___ Text segment
Day 28: Week 4 Review & Capstone — Build miniopt
Phase II — Unconstrained Optimization | Week 4 | 2.5 hours
Consolidate everything into a working optimization library with a test suite.
Navigation
OKS Relevance
This capstone cements your ability to build, test, and select optimization algorithms — a skill you'll use every time you prototype a new calibration, estimation, or control algorithm for the OKS stack. The miniopt library mirrors how real solver libraries are structured (Ceres, OSQP, scipy) with a unified interface and method selection.
Week 4 Review (60 min)
Key Concepts
| Day |
Topic |
Core Idea |
| 22 |
Convergence Theory |
Rates: linear ($r < 1$), superlinear, quadratic. Lipschitz conditions. |
| 23 |
Momentum Methods |
Heavy ball, Nesterov acceleration → $O(1/k^2)$ for convex |
| 24 |
Stochastic Methods |
SGD, mini-batch, Adam — variance reduction, adaptive learning rates |
| 25 |
Regularization |
L2 shrinks, L1 sparsifies, proximal operators, ISTA/FISTA |
| 26 |
Global Optimization |
Random restart, SA, basin-hopping — when local isn't enough |
| 27 |
scipy.optimize |
L-BFGS-B default, supply gradients, check .success |
Method Selection Guide
Problem → Method
│
├─ Smooth, small n (<100)
│ ├─ Gradients available → BFGS
│ └─ No gradients → Nelder-Mead
│
├─ Smooth, large n (>100)
│ ├─ Gradients available → L-BFGS-B
│ └─ Stochastic/online → Adam
│
├─ Noisy objective → SGD with momentum
│
├─ Sparse solution desired → ISTA/FISTA (L1)
│
├─ Many local minima → Random restart or basin-hopping
│
└─ Least-squares structure → Gauss-Newton (Week 5!)
Phase II Checklist
- [ ] Implemented gradient descent, Newton, BFGS, L-BFGS from scratch
- [ ] Understand line search (Wolfe conditions) and trust regions
- [ ] Can analyze convergence rate (linear/superlinear/quadratic)
- [ ] Know momentum (Nesterov) and stochastic methods (Adam)
- [ ] Understand regularization (L1/L2) and proximal operators
- [ ] Know when to use global optimization vs local
- [ ] Can choose the right scipy method for any given problem
- [ ] Built
miniopt with unified interface and test suite
Capstone: Build miniopt (90 min)
Requirements
Build a Python library miniopt with:
- Unified interface:
miniopt.minimize(f, x0, method='bfgs', **kwargs)
- Methods: At least 6:
-
'gd' — Gradient descent with backtracking
- 'momentum' — Heavy ball method
- 'nesterov' — Nesterov accelerated gradient
- 'bfgs' — BFGS quasi-Newton
- 'lbfgs' — L-BFGS (memory-limited)
______
Copy out the stretch of the miniopt capstone page from "- Methods: At" through "- 'lbfgs' — L-BFGS (memory-limited)", word for word.
___ Given data
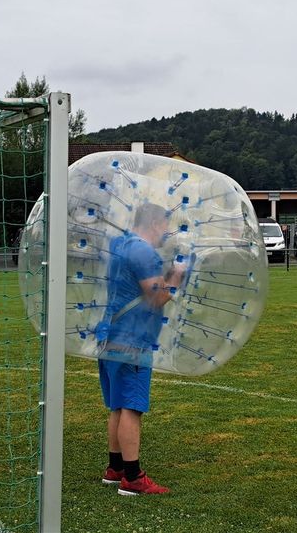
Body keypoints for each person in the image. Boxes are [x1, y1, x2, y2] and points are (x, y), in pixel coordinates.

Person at [98, 203, 185, 496]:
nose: (167, 233)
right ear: (154, 222)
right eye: (165, 226)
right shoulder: (143, 251)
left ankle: (115, 468)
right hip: (132, 340)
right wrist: (177, 276)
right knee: (132, 407)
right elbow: (156, 298)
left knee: (118, 405)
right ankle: (133, 478)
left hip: (110, 334)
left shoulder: (120, 244)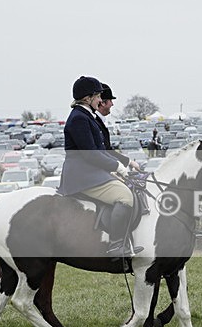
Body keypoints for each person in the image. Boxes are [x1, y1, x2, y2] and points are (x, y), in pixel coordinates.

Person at [59, 76, 142, 258]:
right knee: (125, 197)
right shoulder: (79, 118)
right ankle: (115, 245)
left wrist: (121, 164)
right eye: (97, 96)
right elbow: (91, 154)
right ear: (88, 98)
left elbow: (101, 150)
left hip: (90, 173)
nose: (100, 99)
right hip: (83, 177)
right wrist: (118, 167)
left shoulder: (86, 116)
______
# Solution for this task:
- Methods: At least 6:
-
'gd' — Gradient descent with backtracking
- 'momentum' — Heavy ball method
- 'nesterov' — Nesterov accelerated gradient
- 'bfgs' — BFGS quasi-Newton
- 'lbfgs' — L-BFGS (memory-limited)